**** LISTED RECORDS

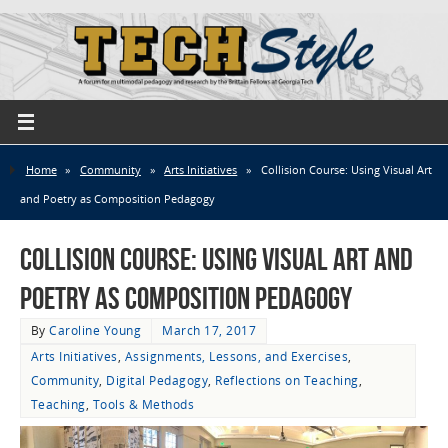
Home
»
Community
»
Arts Initiatives
»
Collision Course: Using Visual Art
and Poetry as Composition Pedagogy
Collision Course: Using Visual Art and
Poetry as Composition Pedagogy
By
Caroline Young
March 17, 2017
Arts Initiatives
,
Assignments, Lessons, and Exercises
,
Community
,
Digital Pedagogy
,
Reflections on Teaching
,
Teaching
,
Tools & Methods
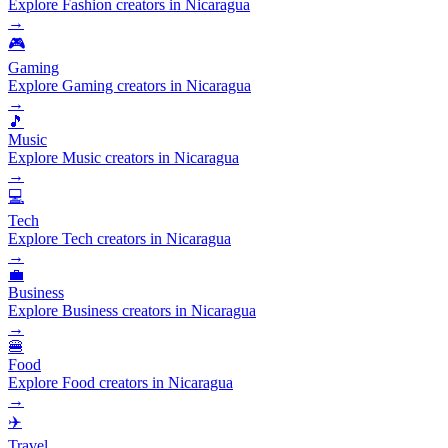
Explore Fashion creators in Nicaragua
→
🎮
Gaming
Explore Gaming creators in Nicaragua
→
🎵
Music
Explore Music creators in Nicaragua
→
💻
Tech
Explore Tech creators in Nicaragua
→
💼
Business
Explore Business creators in Nicaragua
→
🍔
Food
Explore Food creators in Nicaragua
→
✈️
Travel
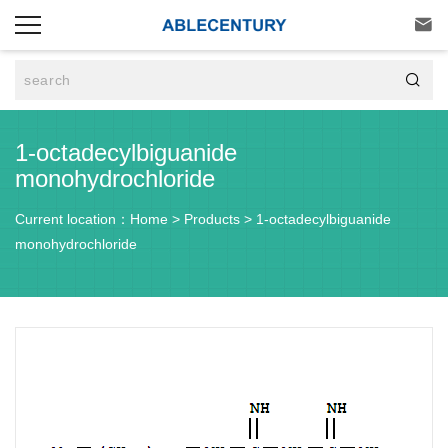


1-octadecylbiguanide
monohydrochloride
Current location：
Home
>
Products
>
1-octadecylbiguanide
monohydrochloride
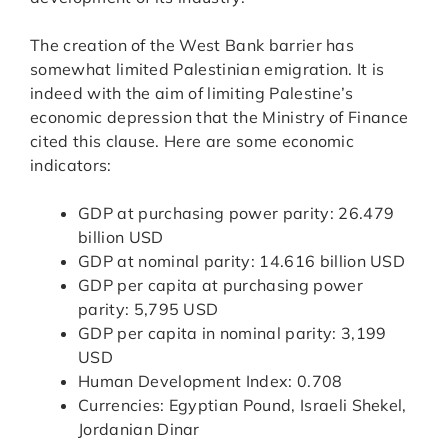
The creation of the West Bank barrier has
somewhat limited Palestinian emigration. It is
indeed with the aim of limiting Palestine’s
economic depression that the Ministry of Finance
cited this clause. Here are some economic
indicators:
GDP at purchasing power parity: 26.479
billion USD
GDP at nominal parity: 14.616 billion USD
GDP per capita at purchasing power
parity: 5,795 USD
GDP per capita in nominal parity: 3,199
USD
Human Development Index: 0.708
Currencies: Egyptian Pound, Israeli Shekel,
Jordanian Dinar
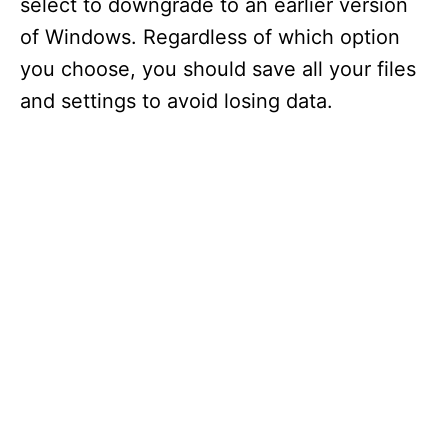
select to downgrade to an earlier version
of Windows. Regardless of which option
you choose, you should save all your files
and settings to avoid losing data.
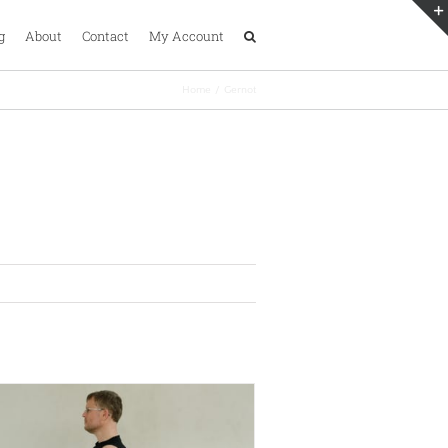
g
About
Contact
My Account
Home
Gernot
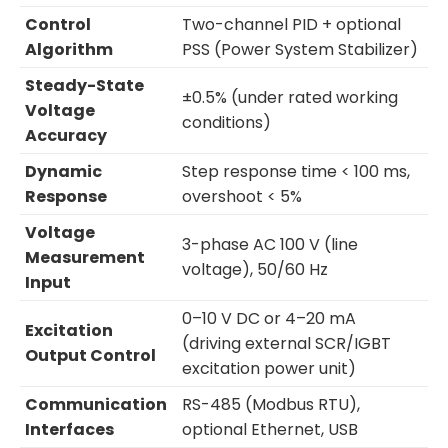
Control
Two-channel PID + optional
Algorithm
PSS (Power System Stabilizer)
Steady-State
±0.5% (under rated working
Voltage
conditions)
Accuracy
Dynamic
Step response time < 100 ms,
Response
overshoot < 5%
Voltage
3-phase AC 100 V (line
Measurement
voltage), 50/60 Hz
Input
0–10 V DC or 4–20 mA
Excitation
(driving external SCR/IGBT
Output Control
excitation power unit)
Communication
RS-485 (Modbus RTU),
Interfaces
optional Ethernet, USB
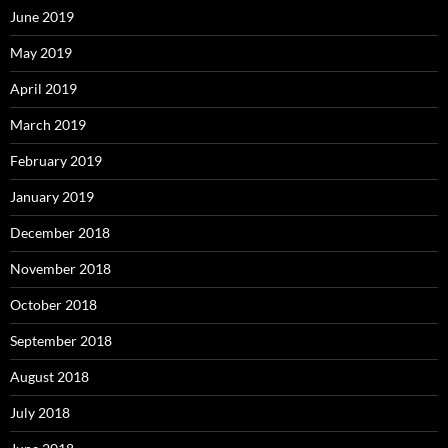
June 2019
May 2019
April 2019
March 2019
February 2019
January 2019
December 2018
November 2018
October 2018
September 2018
August 2018
July 2018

********

With the pictures left out, write out all of the data exactly.

Home
»
Community
»
Arts Initiatives
»
Collision Course: Using Visual Art
and Poetry as Composition Pedagogy
Collision Course: Using Visual Art and
Poetry as Composition Pedagogy
By
Caroline Young
March 17, 2017
Arts Initiatives
,
Assignments, Lessons, and Exercises
,
Community
,
Digital Pedagogy
,
Reflections on Teaching
,
Teaching
,
Tools & Methods
Explore Fashion creators in Nicaragua
→
🎮
Gaming
Explore Gaming creators in Nicaragua
→
🎵
Music
Explore Music creators in Nicaragua
→
💻
Tech
Explore Tech creators in Nicaragua
→
💼
Business
Explore Business creators in Nicaragua
→
🍔
Food
Explore Food creators in Nicaragua
→
✈️
Travel


1-octadecylbiguanide
monohydrochloride
Current location：
Home
>
Products
>
1-octadecylbiguanide
monohydrochloride
The creation of the West Bank barrier has
somewhat limited Palestinian emigration. It is
indeed with the aim of limiting Palestine’s
economic depression that the Ministry of Finance
cited this clause. Here are some economic
indicators:
GDP at purchasing power parity: 26.479
billion USD
GDP at nominal parity: 14.616 billion USD
GDP per capita at purchasing power
parity: 5,795 USD
GDP per capita in nominal parity: 3,199
USD
Human Development Index: 0.708
Currencies: Egyptian Pound, Israeli Shekel,
Jordanian Dinar
select to downgrade to an earlier version
of Windows. Regardless of which option
you choose, you should save all your files
and settings to avoid losing data.
g
About
Contact
My Account
Home
Gernot
Control
Two-channel PID + optional
Algorithm
PSS (Power System Stabilizer)
Steady-State
±0.5% (under rated working
Voltage
conditions)
Accuracy
Dynamic
Step response time < 100 ms,
Response
overshoot < 5%
Voltage
3-phase AC 100 V (line
Measurement
voltage), 50/60 Hz
Input
0–10 V DC or 4–20 mA
Excitation
(driving external SCR/IGBT
Output Control
excitation power unit)
Communication
RS-485 (Modbus RTU),
Interfaces
optional Ethernet, USB
June 2019
May 2019
April 2019
March 2019
February 2019
January 2019
December 2018
November 2018
October 2018
September 2018
August 2018
July 2018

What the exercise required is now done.